> **Work instruction**:
Leave the images behind and copy every record exactly.

(Stored items)
***
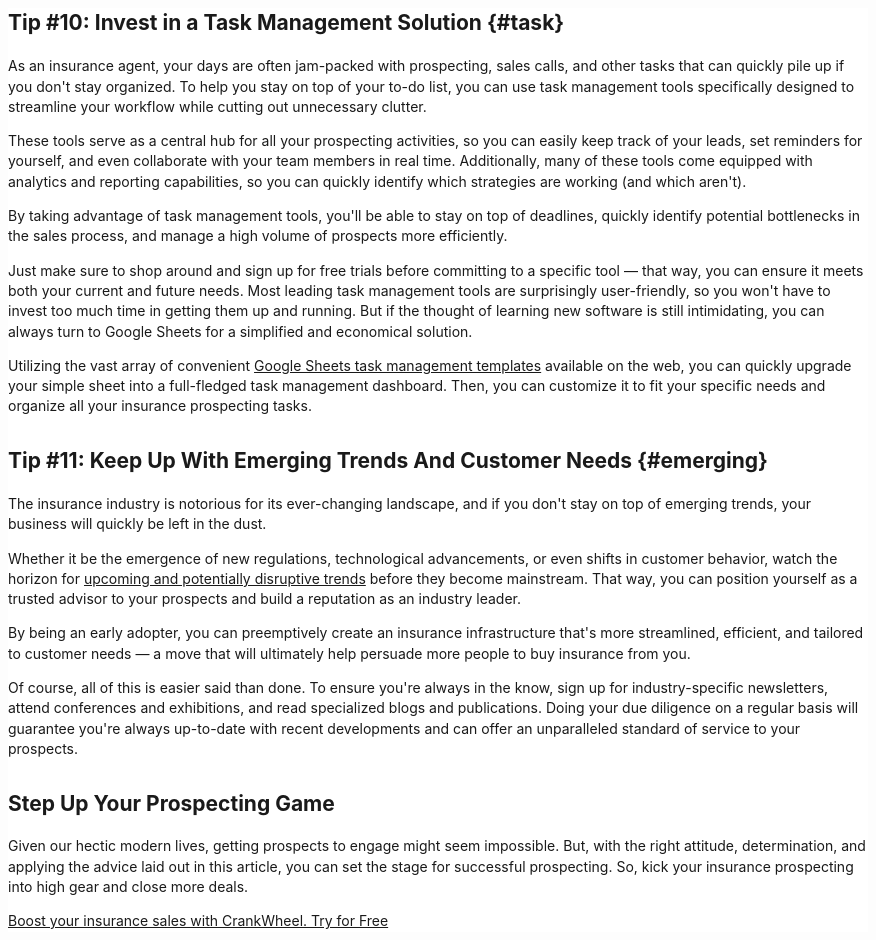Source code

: ## Tip #10: Invest in a Task Management Solution {#task}

As an insurance agent, your days are often jam-packed with prospecting, sales calls, and other tasks that can quickly pile up if you don't stay organized. To help you stay on top of your to-do list, you can use task management tools specifically designed to streamline your workflow while cutting out unnecessary clutter.

These tools serve as a central hub for all your prospecting activities, so you can easily keep track of your leads, set reminders for yourself, and even collaborate with your team members in real time. Additionally, many of these tools come equipped with analytics and reporting capabilities, so you can quickly identify which strategies are working (and which aren't).

By taking advantage of task management tools, you'll be able to stay on top of deadlines, quickly identify potential bottlenecks in the sales process, and manage a high volume of prospects more efficiently.

Just make sure to shop around and sign up for free trials before committing to a specific tool — that way, you can ensure it meets both your current and future needs. Most leading task management tools are surprisingly user-friendly, so you won't have to invest too much time in getting them up and running. But if the thought of learning new software is still intimidating, you can always turn to Google Sheets for a simplified and economical solution.

Utilizing the vast array of convenient [Google Sheets task management templates](https://unito.io/blog/google-sheets-project-management/) available on the web, you can quickly upgrade your simple sheet into a full-fledged task management dashboard. Then, you can customize it to fit your specific needs and organize all your insurance prospecting tasks.

## Tip #11: Keep Up With Emerging Trends And Customer Needs {#emerging}

The insurance industry is notorious for its ever-changing landscape, and if you don't stay on top of emerging trends, your business will quickly be left in the dust.

Whether it be the emergence of new regulations, technological advancements, or even shifts in customer behavior, watch the horizon for [upcoming and potentially disruptive trends](https://quantic.edu/blog/2022/08/05/the-future-of-leadership-in-2030-6-new-disruptive-trends/) before they become mainstream. That way, you can position yourself as a trusted advisor to your prospects and build a reputation as an industry leader.

By being an early adopter, you can preemptively create an insurance infrastructure that's more streamlined, efficient, and tailored to customer needs — a move that will ultimately help persuade more people to buy insurance from you.

Of course, all of this is easier said than done. To ensure you're always in the know, sign up for industry-specific newsletters, attend conferences and exhibitions, and read specialized blogs and publications. Doing your due diligence on a regular basis will guarantee you're always up-to-date with recent developments and can offer an unparalleled standard of service to your prospects.

## Step Up Your Prospecting Game

Given our hectic modern lives, getting prospects to engage might seem impossible. But, with the right attitude, determination, and applying the advice laid out in this article, you can set the stage for successful prospecting. So, kick your insurance prospecting into high gear and close more deals.

<div class="buttonblock"> <a href="https://meeting.is/ss/signup#email" class="btn-large primary">Boost your insurance sales with CrankWheel. Try for Free</a> </div>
***
> **Finished exercise**:
Source code

: ## Tip #10: Invest in a Task Management Solution {#task}

As an insurance agent, your days are often jam-packed with prospecting, sales calls, and other tasks that can quickly pile up if you don't stay organized. To help you stay on top of your to-do list, you can use task management tools specifically designed to streamline your workflow while cutting out unnecessary clutter.

These tools serve as a central hub for all your prospecting activities, so you can easily keep track of your leads, set reminders for yourself, and even collaborate with your team members in real time. Additionally, many of these tools come equipped with analytics and reporting capabilities, so you can quickly identify which strategies are working (and which aren't).

By taking advantage of task management tools, you'll be able to stay on top of deadlines, quickly identify potential bottlenecks in the sales process, and manage a high volume of prospects more efficiently.

Just make sure to shop around and sign up for free trials before committing to a specific tool — that way, you can ensure it meets both your current and future needs. Most leading task management tools are surprisingly user-friendly, so you won't have to invest too much time in getting them up and running. But if the thought of learning new software is still intimidating, you can always turn to Google Sheets for a simplified and economical solution.

Utilizing the vast array of convenient [Google Sheets task management templates](https://unito.io/blog/google-sheets-project-management/) available on the web, you can quickly upgrade your simple sheet into a full-fledged task management dashboard. Then, you can customize it to fit your specific needs and organize all your insurance prospecting tasks.

## Tip #11: Keep Up With Emerging Trends And Customer Needs {#emerging}

The insurance industry is notorious for its ever-changing landscape, and if you don't stay on top of emerging trends, your business will quickly be left in the dust.

Whether it be the emergence of new regulations, technological advancements, or even shifts in customer behavior, watch the horizon for [upcoming and potentially disruptive trends](https://quantic.edu/blog/2022/08/05/the-future-of-leadership-in-2030-6-new-disruptive-trends/) before they become mainstream. That way, you can position yourself as a trusted advisor to your prospects and build a reputation as an industry leader.

By being an early adopter, you can preemptively create an insurance infrastructure that's more streamlined, efficient, and tailored to customer needs — a move that will ultimately help persuade more people to buy insurance from you.

Of course, all of this is easier said than done. To ensure you're always in the know, sign up for industry-specific newsletters, attend conferences and exhibitions, and read specialized blogs and publications. Doing your due diligence on a regular basis will guarantee you're always up-to-date with recent developments and can offer an unparalleled standard of service to your prospects.

## Step Up Your Prospecting Game

Given our hectic modern lives, getting prospects to engage might seem impossible. But, with the right attitude, determination, and applying the advice laid out in this article, you can set the stage for successful prospecting. So, kick your insurance prospecting into high gear and close more deals.

<div class="buttonblock"> <a href="https://meeting.is/ss/signup#email" class="btn-large primary">Boost your insurance sales with CrankWheel. Try for Free</a> </div>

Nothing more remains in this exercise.